Deep-Learning-Based Network for Lane Following in Autonomous Vehicles
Abida Khanum, Chao-Yang Lee, Chu‐Sing Yang
Abstract
The research field of autonomous self-driving vehicles has recently become increasingly popular. In addition, motion-planning technology is essential for autonomous vehicles because it mitigates the prevailing on-road obstacles. Herein, a deep-learning-network-based architecture that was integrated with VGG16 and the gated recurrent unit (GRU) was applied for lane-following on roads. The normalized input image was fed to the three-layer VGG16 output layer as a pattern and the GRU output layer as the last layer. Next, the processed data were fed to the two fully connected layers, with a dropout layer added in between each layer.
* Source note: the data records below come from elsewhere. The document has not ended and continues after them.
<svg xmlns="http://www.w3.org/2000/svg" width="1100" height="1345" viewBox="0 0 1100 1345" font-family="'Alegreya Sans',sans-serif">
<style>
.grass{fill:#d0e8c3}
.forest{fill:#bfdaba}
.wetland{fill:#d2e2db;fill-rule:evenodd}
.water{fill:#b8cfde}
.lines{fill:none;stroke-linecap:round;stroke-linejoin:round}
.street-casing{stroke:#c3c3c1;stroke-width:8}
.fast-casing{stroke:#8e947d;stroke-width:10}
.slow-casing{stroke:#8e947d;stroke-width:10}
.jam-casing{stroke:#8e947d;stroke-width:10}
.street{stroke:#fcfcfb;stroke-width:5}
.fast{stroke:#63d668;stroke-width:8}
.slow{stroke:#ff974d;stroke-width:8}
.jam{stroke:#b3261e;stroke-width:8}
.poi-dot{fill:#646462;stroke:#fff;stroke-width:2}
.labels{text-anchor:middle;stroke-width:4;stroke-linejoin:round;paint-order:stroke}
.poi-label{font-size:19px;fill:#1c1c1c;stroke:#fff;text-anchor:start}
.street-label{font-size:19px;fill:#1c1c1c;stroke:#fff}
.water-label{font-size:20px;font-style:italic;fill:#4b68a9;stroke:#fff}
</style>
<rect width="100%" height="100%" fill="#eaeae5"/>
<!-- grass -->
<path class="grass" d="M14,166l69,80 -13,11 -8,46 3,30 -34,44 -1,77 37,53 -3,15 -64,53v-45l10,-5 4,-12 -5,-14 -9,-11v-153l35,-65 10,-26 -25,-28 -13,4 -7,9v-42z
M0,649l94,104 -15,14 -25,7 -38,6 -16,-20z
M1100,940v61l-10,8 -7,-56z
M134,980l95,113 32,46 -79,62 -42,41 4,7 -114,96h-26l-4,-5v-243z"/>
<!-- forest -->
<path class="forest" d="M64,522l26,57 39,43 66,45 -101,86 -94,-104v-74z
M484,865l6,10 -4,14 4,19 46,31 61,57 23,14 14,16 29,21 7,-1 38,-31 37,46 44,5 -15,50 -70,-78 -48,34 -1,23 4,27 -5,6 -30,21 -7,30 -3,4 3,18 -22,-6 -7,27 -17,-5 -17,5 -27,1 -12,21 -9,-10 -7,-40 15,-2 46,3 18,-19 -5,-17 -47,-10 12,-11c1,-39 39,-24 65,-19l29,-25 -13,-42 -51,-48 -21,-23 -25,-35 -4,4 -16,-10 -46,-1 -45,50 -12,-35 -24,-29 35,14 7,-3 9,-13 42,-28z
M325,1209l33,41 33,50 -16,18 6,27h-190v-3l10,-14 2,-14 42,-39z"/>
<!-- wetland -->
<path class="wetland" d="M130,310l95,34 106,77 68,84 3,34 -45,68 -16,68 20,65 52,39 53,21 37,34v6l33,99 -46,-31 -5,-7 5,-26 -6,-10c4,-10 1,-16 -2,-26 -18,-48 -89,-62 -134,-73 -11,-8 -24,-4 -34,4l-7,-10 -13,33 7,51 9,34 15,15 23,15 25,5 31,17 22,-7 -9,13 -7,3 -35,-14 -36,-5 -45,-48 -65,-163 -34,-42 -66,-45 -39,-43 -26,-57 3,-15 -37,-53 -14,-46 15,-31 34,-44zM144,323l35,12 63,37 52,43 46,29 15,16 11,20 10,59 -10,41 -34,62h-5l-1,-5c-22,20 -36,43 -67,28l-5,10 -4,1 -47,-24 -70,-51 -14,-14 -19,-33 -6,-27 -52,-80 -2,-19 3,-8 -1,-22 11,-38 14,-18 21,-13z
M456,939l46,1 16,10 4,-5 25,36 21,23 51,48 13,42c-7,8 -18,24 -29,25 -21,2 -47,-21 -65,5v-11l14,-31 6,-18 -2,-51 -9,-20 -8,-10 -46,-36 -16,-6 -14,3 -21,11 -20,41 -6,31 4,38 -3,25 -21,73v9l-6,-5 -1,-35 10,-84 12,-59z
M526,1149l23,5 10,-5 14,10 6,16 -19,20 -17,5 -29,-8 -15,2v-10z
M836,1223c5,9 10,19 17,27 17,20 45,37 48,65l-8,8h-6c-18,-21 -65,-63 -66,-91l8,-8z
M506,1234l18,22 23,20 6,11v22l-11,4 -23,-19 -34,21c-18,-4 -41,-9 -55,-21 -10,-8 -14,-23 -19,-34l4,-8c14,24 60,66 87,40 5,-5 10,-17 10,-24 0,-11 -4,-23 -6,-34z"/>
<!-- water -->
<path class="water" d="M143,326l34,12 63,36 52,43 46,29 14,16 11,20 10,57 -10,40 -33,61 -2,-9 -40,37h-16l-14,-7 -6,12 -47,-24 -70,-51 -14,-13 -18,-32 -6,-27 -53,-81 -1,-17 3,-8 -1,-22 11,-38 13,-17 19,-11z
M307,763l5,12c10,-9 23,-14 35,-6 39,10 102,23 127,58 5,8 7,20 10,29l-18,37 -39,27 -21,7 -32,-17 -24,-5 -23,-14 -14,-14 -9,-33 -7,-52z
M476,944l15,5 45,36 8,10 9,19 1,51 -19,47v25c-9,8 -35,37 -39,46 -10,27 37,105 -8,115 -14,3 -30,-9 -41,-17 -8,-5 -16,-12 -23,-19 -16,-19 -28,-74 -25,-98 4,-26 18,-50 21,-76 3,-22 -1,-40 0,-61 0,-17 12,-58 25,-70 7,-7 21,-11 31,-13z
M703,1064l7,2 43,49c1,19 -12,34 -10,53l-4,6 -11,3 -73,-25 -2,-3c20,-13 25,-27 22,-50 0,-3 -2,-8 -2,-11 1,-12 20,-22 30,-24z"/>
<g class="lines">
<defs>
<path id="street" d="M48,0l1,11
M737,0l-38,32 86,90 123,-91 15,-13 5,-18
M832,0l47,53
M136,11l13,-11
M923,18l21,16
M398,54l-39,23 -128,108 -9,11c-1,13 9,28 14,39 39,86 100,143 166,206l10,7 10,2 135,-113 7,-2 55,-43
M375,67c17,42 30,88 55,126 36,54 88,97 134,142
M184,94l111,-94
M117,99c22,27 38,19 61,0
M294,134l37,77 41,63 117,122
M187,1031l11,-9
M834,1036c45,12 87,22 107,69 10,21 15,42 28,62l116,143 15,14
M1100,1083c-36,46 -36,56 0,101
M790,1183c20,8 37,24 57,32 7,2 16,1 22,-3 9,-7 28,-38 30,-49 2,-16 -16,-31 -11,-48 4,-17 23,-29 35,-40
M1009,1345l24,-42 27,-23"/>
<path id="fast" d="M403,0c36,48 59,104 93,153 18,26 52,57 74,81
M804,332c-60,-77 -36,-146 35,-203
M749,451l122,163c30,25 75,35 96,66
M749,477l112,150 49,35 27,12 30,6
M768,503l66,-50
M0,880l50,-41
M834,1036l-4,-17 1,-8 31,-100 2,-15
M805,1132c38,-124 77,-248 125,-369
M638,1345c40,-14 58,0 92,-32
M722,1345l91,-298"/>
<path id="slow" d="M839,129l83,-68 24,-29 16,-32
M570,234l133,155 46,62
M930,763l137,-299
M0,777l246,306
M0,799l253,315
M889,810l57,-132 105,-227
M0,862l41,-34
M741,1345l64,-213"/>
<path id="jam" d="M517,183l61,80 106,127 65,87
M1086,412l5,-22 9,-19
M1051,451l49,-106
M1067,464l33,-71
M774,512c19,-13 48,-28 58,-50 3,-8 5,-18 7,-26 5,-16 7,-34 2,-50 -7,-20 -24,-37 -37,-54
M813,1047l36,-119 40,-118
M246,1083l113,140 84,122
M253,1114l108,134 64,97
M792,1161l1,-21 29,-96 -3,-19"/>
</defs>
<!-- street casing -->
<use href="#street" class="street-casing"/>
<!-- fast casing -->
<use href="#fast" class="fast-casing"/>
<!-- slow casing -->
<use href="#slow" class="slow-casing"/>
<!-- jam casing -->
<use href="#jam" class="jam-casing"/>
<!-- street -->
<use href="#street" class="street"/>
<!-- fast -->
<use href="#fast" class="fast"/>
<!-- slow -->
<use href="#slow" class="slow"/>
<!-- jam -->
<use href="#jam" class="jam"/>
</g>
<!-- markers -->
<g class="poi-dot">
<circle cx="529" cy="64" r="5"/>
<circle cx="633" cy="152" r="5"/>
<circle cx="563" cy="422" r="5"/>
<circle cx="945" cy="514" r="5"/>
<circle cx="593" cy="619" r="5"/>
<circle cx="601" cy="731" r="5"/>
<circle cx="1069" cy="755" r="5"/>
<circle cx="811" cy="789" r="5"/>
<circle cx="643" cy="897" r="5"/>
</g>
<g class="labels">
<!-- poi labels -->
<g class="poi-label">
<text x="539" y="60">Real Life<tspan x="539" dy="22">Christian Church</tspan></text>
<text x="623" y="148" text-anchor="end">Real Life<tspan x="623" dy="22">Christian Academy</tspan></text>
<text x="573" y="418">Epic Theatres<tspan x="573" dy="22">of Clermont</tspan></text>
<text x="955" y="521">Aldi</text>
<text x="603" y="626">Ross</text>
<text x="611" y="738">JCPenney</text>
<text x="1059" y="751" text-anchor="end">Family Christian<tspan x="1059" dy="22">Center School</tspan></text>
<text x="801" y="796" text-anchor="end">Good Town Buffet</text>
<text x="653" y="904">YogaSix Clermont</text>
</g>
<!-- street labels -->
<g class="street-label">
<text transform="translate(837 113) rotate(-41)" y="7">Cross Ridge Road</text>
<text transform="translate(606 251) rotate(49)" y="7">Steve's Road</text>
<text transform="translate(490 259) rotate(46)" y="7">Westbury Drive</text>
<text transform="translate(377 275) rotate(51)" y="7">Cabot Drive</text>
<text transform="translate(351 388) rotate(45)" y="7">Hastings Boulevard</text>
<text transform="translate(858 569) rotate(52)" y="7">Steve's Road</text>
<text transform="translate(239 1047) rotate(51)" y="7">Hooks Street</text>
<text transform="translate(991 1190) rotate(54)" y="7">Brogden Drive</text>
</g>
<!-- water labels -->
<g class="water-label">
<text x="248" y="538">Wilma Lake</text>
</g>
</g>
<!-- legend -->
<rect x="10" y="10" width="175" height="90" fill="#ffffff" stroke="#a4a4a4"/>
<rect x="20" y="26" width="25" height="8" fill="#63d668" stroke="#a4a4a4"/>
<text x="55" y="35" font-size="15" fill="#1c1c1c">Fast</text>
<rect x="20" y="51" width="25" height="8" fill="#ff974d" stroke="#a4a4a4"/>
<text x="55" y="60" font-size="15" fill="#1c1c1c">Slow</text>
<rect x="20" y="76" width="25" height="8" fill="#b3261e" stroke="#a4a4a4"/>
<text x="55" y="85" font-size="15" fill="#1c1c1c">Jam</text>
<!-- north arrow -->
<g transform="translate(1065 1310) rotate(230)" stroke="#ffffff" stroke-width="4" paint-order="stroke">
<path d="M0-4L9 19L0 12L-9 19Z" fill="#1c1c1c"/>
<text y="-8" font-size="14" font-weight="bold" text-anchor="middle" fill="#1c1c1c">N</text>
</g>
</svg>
Afterward, to evaluate the deep-learning-network-based model, the steering angle and speed from the control task were predicted as output parameters. Experiments were conducted using the a dataset from the Udacity simulator and a real dataset. The results show that the proposed framework remarkably predicted steering angles in different directions. Furthermore, the proposed approach achieved higher mean square errors of 0.0230 and 0.0936 and and inference times of 3–4 and 3 ms. We also implemented our proposed framework on the NVIDIA Jetson embedded platform (Jetson Nano 4 GB) and compared it with the GPU’s computational time. The results revealed that the embedded system took 45–46 s to execute a single epoch in order to predict the steering angle. The results show that the proposed framework generates fruitful and accurate motion planning for lane-following in autonomous driving.